Historical pastiche a dubious tribute to Limerick's heritage
Shannon Development rolled out the red carpet last weekend for the official opening of its latest flagship project, a Â£3.8 million tourism development involving the construction of a street beside King John's Castle and the refurbishment of its visitor centre.
Castle Lane contains "a blend of several different examples of Limerick's architectural heritage" - a mid-18th century granary, two early 18th century "Dutch Billy" gabled houses, a more humble urban labourer's cottage and a stone-fronted merchant's house with a 17th century appearance.
All beautifully built by Michael McNamara and Company, the complex is the end-product of market research commissioned by Shannon Development which identified the need for a "magnet tourism project" for Limerick that might transform it into an "international tourist destination".
The State's only regional development company had a problem. The grey metal-clad visitor centre at the castle, built in 1990, had never won public approval; Cllr John Gilligan, an independent member of Limerick Corporation, once invited "the entire populace" to throw stones at the offending structure.
Browbeaten by this continuing controversy, Shannon Development turned away from contemporary architecture towards quasihistorical pastiche when it came to building Castle Lane - despite strenuous objections from the Heritage Council, which felt such a solution would lack authenticity.
The National Monuments Service opposes the scheme because it meant building in the early 13th century castle moat, parallel to its southern wall. This involved abandoning earlier plans to line Castle Lane with "medieval" buildings, forcing Shannon Development to pick a later period for its project.
Murray O'Laoire, the award-winning architects' firm which designed the castle's visitor centre, believed a contemporary building would be the most appropriate solution. But its advice was rejected, although it was persuaded to stay on, at least, as project managers, leaving the design work for others.
Mr Hugh Murray, who heads the firm's Limerick office, said last weekend he was unhappy about a Shannon Development press release listing Murray O'Laoire as the architects. "I've always said that, no matter what happens, I'll be defending the visitor centre but I won't be defending [Castle Lane]."
To counter public loathing of the visitor centre, Event Ireland - which specialises in heritage projects - was commissioned to improve its appearance by fixing a series of full-height heraldic banners on both sides of the structure. These give the building a lift, making it look more festive.
The visitor centre forecourt has also been re-ordered, with the moat and bridge removed and steel handrails replaced by timber. Inside, the "complete refurbishment" includes covering up the main windows to provide space for wax dummies in full regalia of James II, William III and others involved in the Siege of Limerick.
As for the buildings on Castle Lane, the "mid-18th century" granary at the corner of Nicholas Street will be the new home of Limerick City Museum; it is relocating there from a real Georgian house on John's Square. The remaining buildings constitute a very large "themed pub".

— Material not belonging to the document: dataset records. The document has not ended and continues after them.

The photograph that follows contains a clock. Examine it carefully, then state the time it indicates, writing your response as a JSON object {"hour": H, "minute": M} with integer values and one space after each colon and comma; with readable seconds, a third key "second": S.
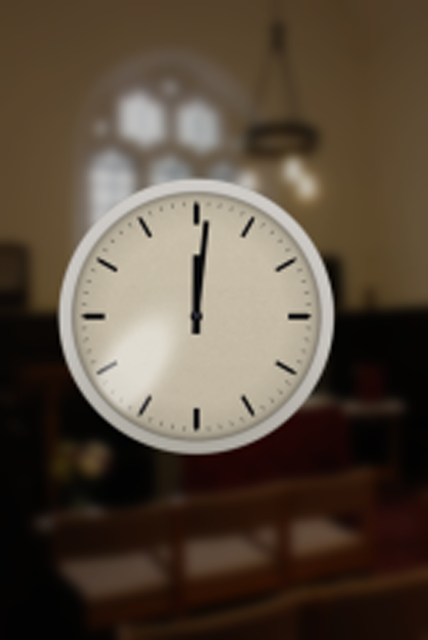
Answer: {"hour": 12, "minute": 1}
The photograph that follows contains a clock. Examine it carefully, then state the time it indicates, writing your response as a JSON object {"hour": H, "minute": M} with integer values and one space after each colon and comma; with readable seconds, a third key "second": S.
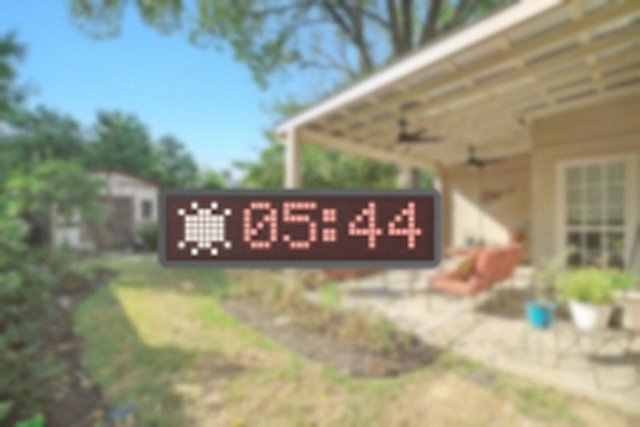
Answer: {"hour": 5, "minute": 44}
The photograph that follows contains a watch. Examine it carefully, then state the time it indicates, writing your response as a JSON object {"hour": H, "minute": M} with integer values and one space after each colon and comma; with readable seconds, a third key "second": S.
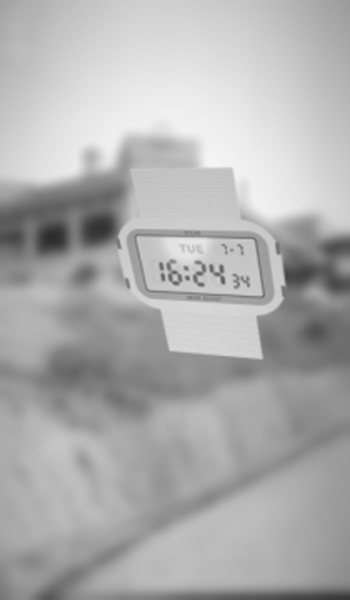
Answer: {"hour": 16, "minute": 24, "second": 34}
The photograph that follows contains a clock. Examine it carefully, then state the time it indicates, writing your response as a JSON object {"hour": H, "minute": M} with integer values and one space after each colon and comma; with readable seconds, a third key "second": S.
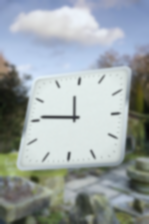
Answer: {"hour": 11, "minute": 46}
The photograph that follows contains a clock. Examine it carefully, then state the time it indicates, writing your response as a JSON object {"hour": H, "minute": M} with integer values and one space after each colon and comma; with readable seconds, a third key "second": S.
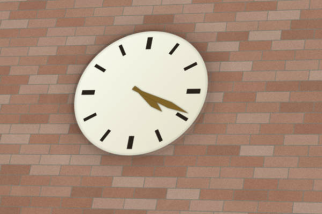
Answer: {"hour": 4, "minute": 19}
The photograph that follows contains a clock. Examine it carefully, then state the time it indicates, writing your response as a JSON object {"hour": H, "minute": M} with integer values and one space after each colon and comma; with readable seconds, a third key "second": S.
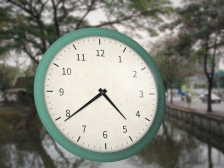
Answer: {"hour": 4, "minute": 39}
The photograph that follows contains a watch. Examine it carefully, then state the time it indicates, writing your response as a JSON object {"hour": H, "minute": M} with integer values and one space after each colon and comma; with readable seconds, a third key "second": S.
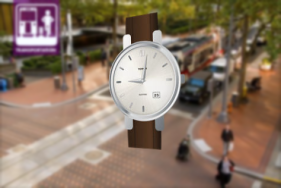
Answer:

The pair of Dutch Billys, nicely tuck-pointed and "authentic" in every detail, house the kitchen and toilets of the new Castle Lane Tavern; one entrance is a fire exit from the pub. And the humble labourer's house next door is also part of this "re-created early 18th century tavern".
Executed by McNally Design, responsible for numerous Irish "themed pubs" abroad, it has beams decorated with old carpenter's tools to evoke a workshop while upstairs visitors are seated at trestle tables in a room with painted trompe l'oeil blockwork on the walls and even the ceiling.
At both levels, the "labourer's cottage" opens out into the "17th century merchant's house", which contains a "gentry bar" with a stone-built fireplace on the ground-floor and an even larger one upstairs, where the high ceiling, supported by king-post trusses, is decorated in mid-19th century Gothic Revival style, after Pugin.
The piece de resistance is an oriel window in the corner, which offers a panoramic view over the River Shannon; otherwise, because the windows are relatively small and there are few of them, the building fails to capitalise on its location - though Castle Lane does link Nicholas Street with the riverside walk.
"In essence, from an architectural viewpoint, the buildings which make up Castle Lane represent different examples of Limerick's built heritage of which some [notably the Dutch gables] are now largely lost to us," says Shannon Development. "They represent a tribute to an architectural legacy which is being increasingly destroyed."
This is part of the problem. While the new quasi-historical complex was clad in brick and stone salvaged from buildings demolished in Limerick, it is clear the city is failing to look after its real architectural heritage; a plethora of PVC windows deface the Crescent, centrepiece of Georgian Limerick.
Shannon Development is on firmer ground with its latest project at Bunratty Folk Park. This involved re-erecting a redundant Regency Gothic Church of Ireland parish church from Ardcroney, near Borrisokane, Co Tipperary. There are even plans to plant yew trees to make it look as if it has always been there.
Bunratty Folk Park also contains several invented buildings, and there is nothing wrong with that because they stand within a corral. But was it right to build quasi-historical buildings at Castle Lane in the heart of Limerick?